Maldanado v. State

PER CURIAM.

Appellant, Edward Maldanado (“defendant”), appeals his strong-arm robbery conviction contending that the trial court erred in denying his requested jury instruction on resisting a merchant. We agree and reverse.

On December 1, 1995, the head of security at Best Buy saw the defendant put a ear stereo speaker under his shirt and leave the store. The defendant then re-entered the store, and put a Walkman and another stereo speaker under his shirt. The security guard approached the defendant, and asked him to come to the security office.

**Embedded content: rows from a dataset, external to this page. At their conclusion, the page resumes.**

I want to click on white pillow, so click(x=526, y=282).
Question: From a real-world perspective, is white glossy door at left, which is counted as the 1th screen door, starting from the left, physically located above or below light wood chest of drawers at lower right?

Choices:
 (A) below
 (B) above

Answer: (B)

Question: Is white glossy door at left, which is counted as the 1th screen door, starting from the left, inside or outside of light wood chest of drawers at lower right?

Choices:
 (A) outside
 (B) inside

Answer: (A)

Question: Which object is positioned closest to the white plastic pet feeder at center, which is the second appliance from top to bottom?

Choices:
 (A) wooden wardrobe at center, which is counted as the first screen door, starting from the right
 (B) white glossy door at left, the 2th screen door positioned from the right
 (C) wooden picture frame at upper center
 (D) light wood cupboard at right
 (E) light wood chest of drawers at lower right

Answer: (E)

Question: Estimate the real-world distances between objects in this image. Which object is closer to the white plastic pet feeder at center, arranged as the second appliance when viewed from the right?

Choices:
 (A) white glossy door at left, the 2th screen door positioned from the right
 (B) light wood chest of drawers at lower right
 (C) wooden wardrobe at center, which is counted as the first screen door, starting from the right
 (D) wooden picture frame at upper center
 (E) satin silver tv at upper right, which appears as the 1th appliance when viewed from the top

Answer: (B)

According to the security guard, the defendant pushed him in the chest and struck him in the face while attempting to leave the store.

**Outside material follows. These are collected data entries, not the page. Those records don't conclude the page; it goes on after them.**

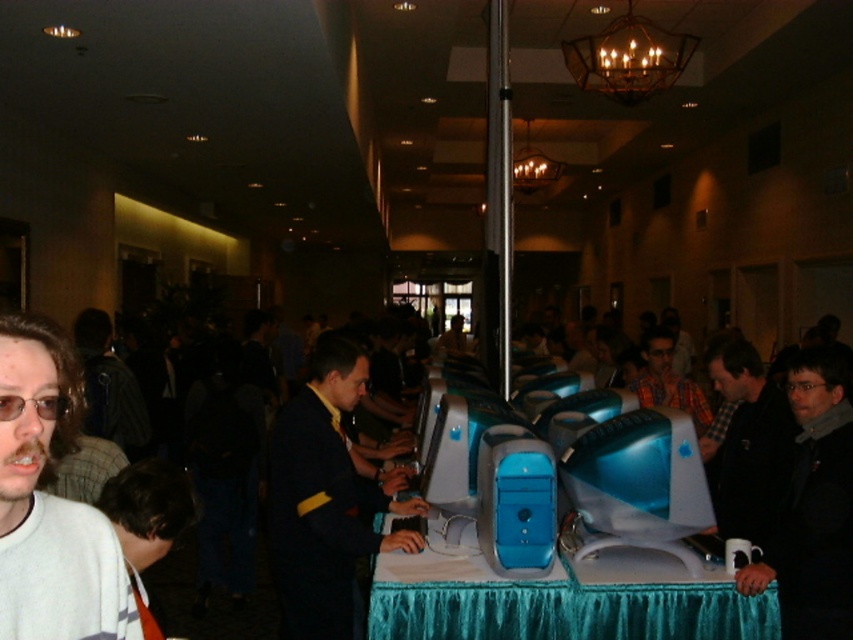
Question: Does blue glossy monitor at center lie in front of black wool sweater at right?

Choices:
 (A) yes
 (B) no

Answer: (B)

Question: Among these objects, which one is farthest from the camera?

Choices:
 (A) dark blue shirt at center
 (B) blue glossy monitor at center

Answer: (A)

Question: Does blue plastic monitor at center have a lesser width compared to dark blue suit at center?

Choices:
 (A) yes
 (B) no

Answer: (A)

Question: Which point is closer to the camera?

Choices:
 (A) plaid shirt at center
 (B) dark blue suit at center
 (C) teal fabric table at center

Answer: (C)

Question: Which point is farther to the camera?

Choices:
 (A) blue glossy monitor at center
 (B) plaid shirt at center
 (C) black wool sweater at right
 (D) white matte sweater at lower left

Answer: (B)

Question: Can you confirm if black wool sweater at right is positioned to the left of dark blue shirt at center?

Choices:
 (A) no
 (B) yes

Answer: (A)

The defendant was arrested and charged with strong-arm robbery. Prior to trial, defense counsel informed the court that the defense would request a jury instruction on the lesser offense of resisting a merchant pursuant to section 812.015(6), Florida Statutes (1995), as a lesser-included offense of robbery. The court deferred ruling, and subsequently denied the request to instruct the jury on resisting a merchant. The trial judge instructed the jury on battery and petit theft as lesser-included offenses of robbery. The jury then convicted the defendant of strong-arm robbery.

Pursuant to the 1992 amendment of section 812.015(6), Florida Statutes, the charge of resisting a merchant is a lesser-included offense of robbery. Appellant capably points out that because the facts adduced at trial supported this lesser charge, it was error for the trial court to deny defendant’s request. See Wilcott v. State, 509 So.2d 261 (Fla.1987); Sanders v. State, 654 So.2d 1279 (Fla. 2d DCA 1995). We reverse defendant’s robbery conviction, and remand for a new trial because the jury should have been instructed on the lesser-included offense of resisting a merchant. See Duval v. State, 688 So.2d 1002 (Fla. 2d DCA 1997); Lamb v. State, 679 So.2d 59 (Fla. 4th DCA 1996).

Reversed and remanded for new trial.